[Work instruction] Take the records below from their first line to the line with "будут рассмотрены подробнее.", and restate those lines word for word.
------------------------------
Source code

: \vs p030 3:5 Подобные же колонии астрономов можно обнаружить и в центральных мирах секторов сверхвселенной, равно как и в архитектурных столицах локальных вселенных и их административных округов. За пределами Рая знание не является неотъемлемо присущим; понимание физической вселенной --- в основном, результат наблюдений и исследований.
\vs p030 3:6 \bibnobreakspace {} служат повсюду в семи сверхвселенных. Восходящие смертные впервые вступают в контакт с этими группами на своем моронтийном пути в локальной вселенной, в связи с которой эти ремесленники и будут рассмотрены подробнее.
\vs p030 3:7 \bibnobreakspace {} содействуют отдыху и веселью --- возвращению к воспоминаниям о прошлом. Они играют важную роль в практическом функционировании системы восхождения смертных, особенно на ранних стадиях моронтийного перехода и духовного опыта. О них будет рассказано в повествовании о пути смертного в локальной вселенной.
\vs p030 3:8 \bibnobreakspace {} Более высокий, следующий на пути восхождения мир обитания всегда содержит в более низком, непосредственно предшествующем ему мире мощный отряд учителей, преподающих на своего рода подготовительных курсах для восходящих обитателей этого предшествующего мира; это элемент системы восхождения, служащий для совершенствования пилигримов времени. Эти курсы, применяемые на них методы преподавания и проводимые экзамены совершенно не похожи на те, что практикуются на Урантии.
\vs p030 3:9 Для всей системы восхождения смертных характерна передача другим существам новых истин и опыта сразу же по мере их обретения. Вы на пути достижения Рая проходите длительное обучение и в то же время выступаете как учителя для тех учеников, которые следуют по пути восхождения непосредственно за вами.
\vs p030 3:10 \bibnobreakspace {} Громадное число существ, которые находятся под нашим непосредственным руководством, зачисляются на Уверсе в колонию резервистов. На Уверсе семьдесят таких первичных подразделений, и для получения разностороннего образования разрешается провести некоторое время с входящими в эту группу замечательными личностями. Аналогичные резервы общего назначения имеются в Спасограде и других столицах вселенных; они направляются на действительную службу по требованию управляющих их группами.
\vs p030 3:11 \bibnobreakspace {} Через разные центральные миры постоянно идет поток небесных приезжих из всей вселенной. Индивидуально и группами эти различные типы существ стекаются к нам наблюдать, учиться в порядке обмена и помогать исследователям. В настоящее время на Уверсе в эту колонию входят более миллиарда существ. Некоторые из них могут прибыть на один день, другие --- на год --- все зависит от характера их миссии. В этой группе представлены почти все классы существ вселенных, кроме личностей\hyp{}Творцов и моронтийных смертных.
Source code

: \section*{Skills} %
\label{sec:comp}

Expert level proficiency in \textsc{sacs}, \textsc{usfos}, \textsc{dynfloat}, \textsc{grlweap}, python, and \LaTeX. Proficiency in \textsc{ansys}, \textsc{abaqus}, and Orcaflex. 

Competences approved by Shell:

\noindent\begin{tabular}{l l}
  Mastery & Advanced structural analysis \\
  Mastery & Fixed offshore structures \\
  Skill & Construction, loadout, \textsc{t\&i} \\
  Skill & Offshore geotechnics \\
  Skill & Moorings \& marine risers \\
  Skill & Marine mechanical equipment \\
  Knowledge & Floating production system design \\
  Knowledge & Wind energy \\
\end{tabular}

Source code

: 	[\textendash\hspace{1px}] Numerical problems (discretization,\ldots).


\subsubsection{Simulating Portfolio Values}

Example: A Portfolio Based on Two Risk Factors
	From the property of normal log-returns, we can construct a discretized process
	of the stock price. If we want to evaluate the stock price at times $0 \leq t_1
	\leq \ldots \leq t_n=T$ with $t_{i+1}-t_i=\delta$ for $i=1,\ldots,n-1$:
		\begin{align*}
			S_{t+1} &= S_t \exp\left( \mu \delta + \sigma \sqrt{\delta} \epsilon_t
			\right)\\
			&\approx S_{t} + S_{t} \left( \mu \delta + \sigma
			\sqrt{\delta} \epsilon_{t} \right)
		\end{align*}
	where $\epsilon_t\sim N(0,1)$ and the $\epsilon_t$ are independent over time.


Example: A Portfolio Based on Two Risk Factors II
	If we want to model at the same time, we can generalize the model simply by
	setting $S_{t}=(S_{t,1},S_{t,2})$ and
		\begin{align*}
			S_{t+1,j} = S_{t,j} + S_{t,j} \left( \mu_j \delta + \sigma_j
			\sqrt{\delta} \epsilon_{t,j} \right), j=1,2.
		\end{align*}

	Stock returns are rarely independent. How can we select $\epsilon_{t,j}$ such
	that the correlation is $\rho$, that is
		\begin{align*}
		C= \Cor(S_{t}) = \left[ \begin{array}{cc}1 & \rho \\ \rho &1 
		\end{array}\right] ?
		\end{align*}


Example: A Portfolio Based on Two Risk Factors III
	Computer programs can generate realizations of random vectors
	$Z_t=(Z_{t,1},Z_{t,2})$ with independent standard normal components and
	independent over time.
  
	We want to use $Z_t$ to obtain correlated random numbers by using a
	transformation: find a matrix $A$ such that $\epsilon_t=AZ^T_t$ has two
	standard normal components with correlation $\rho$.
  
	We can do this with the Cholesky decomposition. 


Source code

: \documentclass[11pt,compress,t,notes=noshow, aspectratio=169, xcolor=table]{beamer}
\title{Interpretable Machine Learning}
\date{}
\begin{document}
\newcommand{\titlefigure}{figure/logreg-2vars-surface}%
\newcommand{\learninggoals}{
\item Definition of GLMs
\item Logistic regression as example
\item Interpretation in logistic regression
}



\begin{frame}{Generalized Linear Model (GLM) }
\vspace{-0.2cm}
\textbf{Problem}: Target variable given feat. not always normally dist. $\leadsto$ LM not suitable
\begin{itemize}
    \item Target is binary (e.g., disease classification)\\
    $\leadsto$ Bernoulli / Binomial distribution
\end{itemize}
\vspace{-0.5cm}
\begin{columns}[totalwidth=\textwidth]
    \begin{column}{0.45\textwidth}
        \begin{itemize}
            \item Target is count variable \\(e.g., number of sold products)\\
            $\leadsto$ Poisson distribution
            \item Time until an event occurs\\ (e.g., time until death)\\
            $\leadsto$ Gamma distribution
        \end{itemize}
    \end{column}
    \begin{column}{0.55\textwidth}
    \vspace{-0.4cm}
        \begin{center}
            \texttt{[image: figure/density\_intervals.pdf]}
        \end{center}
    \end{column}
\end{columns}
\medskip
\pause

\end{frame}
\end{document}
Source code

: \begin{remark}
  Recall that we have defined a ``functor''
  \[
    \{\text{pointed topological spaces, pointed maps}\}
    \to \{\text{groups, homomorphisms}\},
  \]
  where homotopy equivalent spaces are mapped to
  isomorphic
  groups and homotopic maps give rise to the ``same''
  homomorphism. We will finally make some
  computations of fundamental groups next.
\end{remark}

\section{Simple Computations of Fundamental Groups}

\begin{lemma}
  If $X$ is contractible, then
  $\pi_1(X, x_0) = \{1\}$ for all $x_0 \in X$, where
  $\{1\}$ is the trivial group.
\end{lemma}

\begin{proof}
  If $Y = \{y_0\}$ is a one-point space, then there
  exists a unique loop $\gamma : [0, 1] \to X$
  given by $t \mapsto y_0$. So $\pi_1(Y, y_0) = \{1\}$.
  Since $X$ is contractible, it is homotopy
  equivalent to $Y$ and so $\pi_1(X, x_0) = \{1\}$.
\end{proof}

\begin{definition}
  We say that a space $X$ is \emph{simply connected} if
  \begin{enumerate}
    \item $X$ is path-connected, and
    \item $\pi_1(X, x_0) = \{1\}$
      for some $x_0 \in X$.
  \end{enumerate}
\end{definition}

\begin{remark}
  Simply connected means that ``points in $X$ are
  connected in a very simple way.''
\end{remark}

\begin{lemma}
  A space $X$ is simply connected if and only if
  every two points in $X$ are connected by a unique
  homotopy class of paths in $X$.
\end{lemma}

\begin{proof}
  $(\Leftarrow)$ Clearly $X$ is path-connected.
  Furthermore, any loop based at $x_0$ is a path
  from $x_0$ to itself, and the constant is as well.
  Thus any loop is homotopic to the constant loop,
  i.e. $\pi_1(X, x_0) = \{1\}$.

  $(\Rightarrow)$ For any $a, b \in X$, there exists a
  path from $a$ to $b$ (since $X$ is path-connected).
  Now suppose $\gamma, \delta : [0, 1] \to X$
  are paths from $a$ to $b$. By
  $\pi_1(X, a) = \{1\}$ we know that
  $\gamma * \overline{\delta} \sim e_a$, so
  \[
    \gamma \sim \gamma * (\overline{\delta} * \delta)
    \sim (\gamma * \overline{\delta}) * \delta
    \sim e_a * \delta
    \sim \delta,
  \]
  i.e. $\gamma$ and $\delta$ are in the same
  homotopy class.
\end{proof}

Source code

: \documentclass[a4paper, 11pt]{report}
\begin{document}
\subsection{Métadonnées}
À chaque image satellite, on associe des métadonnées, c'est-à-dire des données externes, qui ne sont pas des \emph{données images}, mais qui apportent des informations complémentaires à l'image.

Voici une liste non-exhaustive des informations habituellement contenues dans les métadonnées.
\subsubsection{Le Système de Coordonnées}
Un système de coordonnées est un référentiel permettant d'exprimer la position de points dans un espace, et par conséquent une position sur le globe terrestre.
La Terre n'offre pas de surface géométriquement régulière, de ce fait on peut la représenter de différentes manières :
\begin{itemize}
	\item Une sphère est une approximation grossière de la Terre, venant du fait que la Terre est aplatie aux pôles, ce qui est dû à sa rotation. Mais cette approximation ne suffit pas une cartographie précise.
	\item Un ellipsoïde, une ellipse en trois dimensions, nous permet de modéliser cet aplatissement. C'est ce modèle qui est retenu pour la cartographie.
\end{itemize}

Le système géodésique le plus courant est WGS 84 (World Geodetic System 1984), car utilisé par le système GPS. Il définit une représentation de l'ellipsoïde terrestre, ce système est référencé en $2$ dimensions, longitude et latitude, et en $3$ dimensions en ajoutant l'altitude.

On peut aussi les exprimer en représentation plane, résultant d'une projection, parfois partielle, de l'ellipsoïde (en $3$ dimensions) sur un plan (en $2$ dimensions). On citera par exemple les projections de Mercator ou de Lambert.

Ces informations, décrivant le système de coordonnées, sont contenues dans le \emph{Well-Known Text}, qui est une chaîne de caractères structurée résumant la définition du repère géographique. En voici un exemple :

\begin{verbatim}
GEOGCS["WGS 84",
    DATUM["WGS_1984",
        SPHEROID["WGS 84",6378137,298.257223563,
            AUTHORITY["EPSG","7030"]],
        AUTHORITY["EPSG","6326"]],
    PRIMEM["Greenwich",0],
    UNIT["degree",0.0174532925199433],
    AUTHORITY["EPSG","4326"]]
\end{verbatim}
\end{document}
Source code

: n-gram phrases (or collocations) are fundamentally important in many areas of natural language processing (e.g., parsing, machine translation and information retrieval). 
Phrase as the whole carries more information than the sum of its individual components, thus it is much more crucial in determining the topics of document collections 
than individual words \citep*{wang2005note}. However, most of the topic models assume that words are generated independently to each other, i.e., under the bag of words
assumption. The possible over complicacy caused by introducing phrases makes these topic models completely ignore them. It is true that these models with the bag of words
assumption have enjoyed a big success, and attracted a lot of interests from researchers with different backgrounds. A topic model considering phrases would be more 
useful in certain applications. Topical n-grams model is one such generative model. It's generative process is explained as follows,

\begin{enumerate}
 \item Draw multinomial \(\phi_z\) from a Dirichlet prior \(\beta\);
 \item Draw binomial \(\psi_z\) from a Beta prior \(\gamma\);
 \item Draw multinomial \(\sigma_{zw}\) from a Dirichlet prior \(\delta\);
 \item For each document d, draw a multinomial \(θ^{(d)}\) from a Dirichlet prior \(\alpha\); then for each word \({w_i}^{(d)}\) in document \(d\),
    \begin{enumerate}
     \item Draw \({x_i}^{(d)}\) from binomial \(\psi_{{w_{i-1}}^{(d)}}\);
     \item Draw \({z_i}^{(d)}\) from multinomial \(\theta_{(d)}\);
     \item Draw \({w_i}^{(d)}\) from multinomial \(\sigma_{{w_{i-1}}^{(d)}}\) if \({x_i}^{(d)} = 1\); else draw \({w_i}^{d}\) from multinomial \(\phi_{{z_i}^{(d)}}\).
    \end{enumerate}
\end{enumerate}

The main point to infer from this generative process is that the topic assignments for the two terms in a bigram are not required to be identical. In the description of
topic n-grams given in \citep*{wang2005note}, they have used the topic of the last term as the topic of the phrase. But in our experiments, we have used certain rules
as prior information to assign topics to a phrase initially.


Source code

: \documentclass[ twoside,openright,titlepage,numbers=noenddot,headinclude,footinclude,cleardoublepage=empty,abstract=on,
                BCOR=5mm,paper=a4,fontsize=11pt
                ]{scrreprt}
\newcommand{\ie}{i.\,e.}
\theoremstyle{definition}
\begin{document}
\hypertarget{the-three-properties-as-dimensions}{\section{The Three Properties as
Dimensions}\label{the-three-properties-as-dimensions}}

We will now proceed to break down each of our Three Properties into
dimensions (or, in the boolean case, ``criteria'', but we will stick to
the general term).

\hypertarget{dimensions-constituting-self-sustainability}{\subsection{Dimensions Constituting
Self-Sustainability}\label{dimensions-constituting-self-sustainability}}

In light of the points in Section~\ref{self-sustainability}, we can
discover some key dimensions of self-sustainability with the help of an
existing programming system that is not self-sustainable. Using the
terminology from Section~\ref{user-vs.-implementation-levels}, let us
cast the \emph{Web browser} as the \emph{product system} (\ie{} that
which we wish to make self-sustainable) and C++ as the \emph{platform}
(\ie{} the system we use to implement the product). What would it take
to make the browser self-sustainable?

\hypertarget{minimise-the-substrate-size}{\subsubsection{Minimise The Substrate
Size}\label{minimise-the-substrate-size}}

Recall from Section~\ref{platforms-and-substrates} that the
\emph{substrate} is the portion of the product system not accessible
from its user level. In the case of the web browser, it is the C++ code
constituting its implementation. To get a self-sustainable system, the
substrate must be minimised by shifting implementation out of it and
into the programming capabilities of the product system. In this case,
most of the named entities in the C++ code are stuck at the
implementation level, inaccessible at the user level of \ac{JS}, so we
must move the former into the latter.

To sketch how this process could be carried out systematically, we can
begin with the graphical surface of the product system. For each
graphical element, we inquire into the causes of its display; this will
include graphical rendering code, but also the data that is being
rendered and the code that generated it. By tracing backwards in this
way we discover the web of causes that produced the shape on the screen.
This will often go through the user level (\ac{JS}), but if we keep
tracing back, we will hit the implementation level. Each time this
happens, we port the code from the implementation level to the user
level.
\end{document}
------------------------------
[Answer for this exercise]
Source code

: \vs p030 3:5 Подобные же колонии астрономов можно обнаружить и в центральных мирах секторов сверхвселенной, равно как и в архитектурных столицах локальных вселенных и их административных округов. За пределами Рая знание не является неотъемлемо присущим; понимание физической вселенной --- в основном, результат наблюдений и исследований.
\vs p030 3:6 \bibnobreakspace {} служат повсюду в семи сверхвселенных. Восходящие смертные впервые вступают в контакт с этими группами на своем моронтийном пути в локальной вселенной, в связи с которой эти ремесленники и будут рассмотрены подробнее.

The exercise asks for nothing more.